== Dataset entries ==
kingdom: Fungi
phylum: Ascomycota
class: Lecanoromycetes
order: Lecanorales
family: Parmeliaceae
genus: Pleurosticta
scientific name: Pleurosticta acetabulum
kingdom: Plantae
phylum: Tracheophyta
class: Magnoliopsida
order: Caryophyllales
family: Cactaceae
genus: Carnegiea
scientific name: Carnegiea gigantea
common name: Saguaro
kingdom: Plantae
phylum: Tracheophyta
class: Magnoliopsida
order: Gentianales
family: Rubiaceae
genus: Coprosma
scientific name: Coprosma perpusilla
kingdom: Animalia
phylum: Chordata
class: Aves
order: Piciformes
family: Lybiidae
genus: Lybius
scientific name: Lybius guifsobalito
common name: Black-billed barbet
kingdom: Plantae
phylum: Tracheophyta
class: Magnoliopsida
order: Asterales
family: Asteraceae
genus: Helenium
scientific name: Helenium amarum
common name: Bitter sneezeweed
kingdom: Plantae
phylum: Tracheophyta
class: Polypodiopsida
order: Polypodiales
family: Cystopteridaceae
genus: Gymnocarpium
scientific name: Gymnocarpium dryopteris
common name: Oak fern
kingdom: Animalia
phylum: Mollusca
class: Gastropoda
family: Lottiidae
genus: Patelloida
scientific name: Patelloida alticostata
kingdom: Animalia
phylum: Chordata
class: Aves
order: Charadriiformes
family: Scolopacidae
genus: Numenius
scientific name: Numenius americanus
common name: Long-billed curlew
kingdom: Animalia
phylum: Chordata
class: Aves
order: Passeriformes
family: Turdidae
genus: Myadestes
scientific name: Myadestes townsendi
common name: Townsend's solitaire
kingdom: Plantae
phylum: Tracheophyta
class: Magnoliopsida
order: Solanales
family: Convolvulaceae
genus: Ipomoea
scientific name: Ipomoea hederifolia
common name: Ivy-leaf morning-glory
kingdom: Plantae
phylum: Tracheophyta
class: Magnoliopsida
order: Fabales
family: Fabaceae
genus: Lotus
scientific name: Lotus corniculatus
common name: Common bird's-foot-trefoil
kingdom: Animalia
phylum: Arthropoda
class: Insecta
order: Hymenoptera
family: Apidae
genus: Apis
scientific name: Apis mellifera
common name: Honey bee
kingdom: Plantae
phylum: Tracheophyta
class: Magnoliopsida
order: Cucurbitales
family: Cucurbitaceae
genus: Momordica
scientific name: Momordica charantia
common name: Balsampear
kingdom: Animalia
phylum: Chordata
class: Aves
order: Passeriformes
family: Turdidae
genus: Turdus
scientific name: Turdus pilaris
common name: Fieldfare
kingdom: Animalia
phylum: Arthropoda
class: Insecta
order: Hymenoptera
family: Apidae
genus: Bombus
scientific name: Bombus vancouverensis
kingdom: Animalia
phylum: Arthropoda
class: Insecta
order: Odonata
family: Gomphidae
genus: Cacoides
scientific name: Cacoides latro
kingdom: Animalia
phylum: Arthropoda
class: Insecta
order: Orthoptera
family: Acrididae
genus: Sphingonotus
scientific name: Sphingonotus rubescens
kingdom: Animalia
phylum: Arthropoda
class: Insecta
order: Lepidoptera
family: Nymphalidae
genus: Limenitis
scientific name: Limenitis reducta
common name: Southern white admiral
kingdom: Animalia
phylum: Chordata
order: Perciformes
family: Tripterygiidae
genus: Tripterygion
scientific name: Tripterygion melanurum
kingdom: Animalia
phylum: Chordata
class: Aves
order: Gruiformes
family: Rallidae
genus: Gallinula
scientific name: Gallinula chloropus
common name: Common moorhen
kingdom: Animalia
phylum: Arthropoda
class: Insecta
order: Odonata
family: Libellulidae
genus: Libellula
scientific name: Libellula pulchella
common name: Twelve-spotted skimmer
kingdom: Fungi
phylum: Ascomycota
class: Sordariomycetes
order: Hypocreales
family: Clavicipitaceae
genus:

== TASK DESCRIPTION ==
Rewrite all the lines of the entries above, changing every "common name" to "vernacular name" and leaving everything else as it is.

== ANSWER TO THE PROBLEM ==
kingdom: Fungi
phylum: Ascomycota
class: Lecanoromycetes
order: Lecanorales
family: Parmeliaceae
genus: Pleurosticta
scientific name: Pleurosticta acetabulum
kingdom: Plantae
phylum: Tracheophyta
class: Magnoliopsida
order: Caryophyllales
family: Cactaceae
genus: Carnegiea
scientific name: Carnegiea gigantea
vernacular name: Saguaro
kingdom: Plantae
phylum: Tracheophyta
class: Magnoliopsida
order: Gentianales
family: Rubiaceae
genus: Coprosma
scientific name: Coprosma perpusilla
kingdom: Animalia
phylum: Chordata
class: Aves
order: Piciformes
family: Lybiidae
genus: Lybius
scientific name: Lybius guifsobalito
vernacular name: Black-billed barbet
kingdom: Plantae
phylum: Tracheophyta
class: Magnoliopsida
order: Asterales
family: Asteraceae
genus: Helenium
scientific name: Helenium amarum
vernacular name: Bitter sneezeweed
kingdom: Plantae
phylum: Tracheophyta
class: Polypodiopsida
order: Polypodiales
family: Cystopteridaceae
genus: Gymnocarpium
scientific name: Gymnocarpium dryopteris
vernacular name: Oak fern
kingdom: Animalia
phylum: Mollusca
class: Gastropoda
family: Lottiidae
genus: Patelloida
scientific name: Patelloida alticostata
kingdom: Animalia
phylum: Chordata
class: Aves
order: Charadriiformes
family: Scolopacidae
genus: Numenius
scientific name: Numenius americanus
vernacular name: Long-billed curlew
kingdom: Animalia
phylum: Chordata
class: Aves
order: Passeriformes
family: Turdidae
genus: Myadestes
scientific name: Myadestes townsendi
vernacular name: Townsend's solitaire
kingdom: Plantae
phylum: Tracheophyta
class: Magnoliopsida
order: Solanales
family: Convolvulaceae
genus: Ipomoea
scientific name: Ipomoea hederifolia
vernacular name: Ivy-leaf morning-glory
kingdom: Plantae
phylum: Tracheophyta
class: Magnoliopsida
order: Fabales
family: Fabaceae
genus: Lotus
scientific name: Lotus corniculatus
vernacular name: Common bird's-foot-trefoil
kingdom: Animalia
phylum: Arthropoda
class: Insecta
order: Hymenoptera
family: Apidae
genus: Apis
scientific name: Apis mellifera
vernacular name: Honey bee
kingdom: Plantae
phylum: Tracheophyta
class: Magnoliopsida
order: Cucurbitales
family: Cucurbitaceae
genus: Momordica
scientific name: Momordica charantia
vernacular name: Balsampear
kingdom: Animalia
phylum: Chordata
class: Aves
order: Passeriformes
family: Turdidae
genus: Turdus
scientific name: Turdus pilaris
vernacular name: Fieldfare
kingdom: Animalia
phylum: Arthropoda
class: Insecta
order: Hymenoptera
family: Apidae
genus: Bombus
scientific name: Bombus vancouverensis
kingdom: Animalia
phylum: Arthropoda
class: Insecta
order: Odonata
family: Gomphidae
genus: Cacoides
scientific name: Cacoides latro
kingdom: Animalia
phylum: Arthropoda
class: Insecta
order: Orthoptera
family: Acrididae
genus: Sphingonotus
scientific name: Sphingonotus rubescens
kingdom: Animalia
phylum: Arthropoda
class: Insecta
order: Lepidoptera
family: Nymphalidae
genus: Limenitis
scientific name: Limenitis reducta
vernacular name: Southern white admiral
kingdom: Animalia
phylum: Chordata
order: Perciformes
family: Tripterygiidae
genus: Tripterygion
scientific name: Tripterygion melanurum
kingdom: Animalia
phylum: Chordata
class: Aves
order: Gruiformes
family: Rallidae
genus: Gallinula
scientific name: Gallinula chloropus
vernacular name: Common moorhen
kingdom: Animalia
phylum: Arthropoda
class: Insecta
order: Odonata
family: Libellulidae
genus: Libellula
scientific name: Libellula pulchella
vernacular name: Twelve-spotted skimmer
kingdom: Fungi
phylum: Ascomycota
class: Sordariomycetes
order: Hypocreales
family: Clavicipitaceae
genus:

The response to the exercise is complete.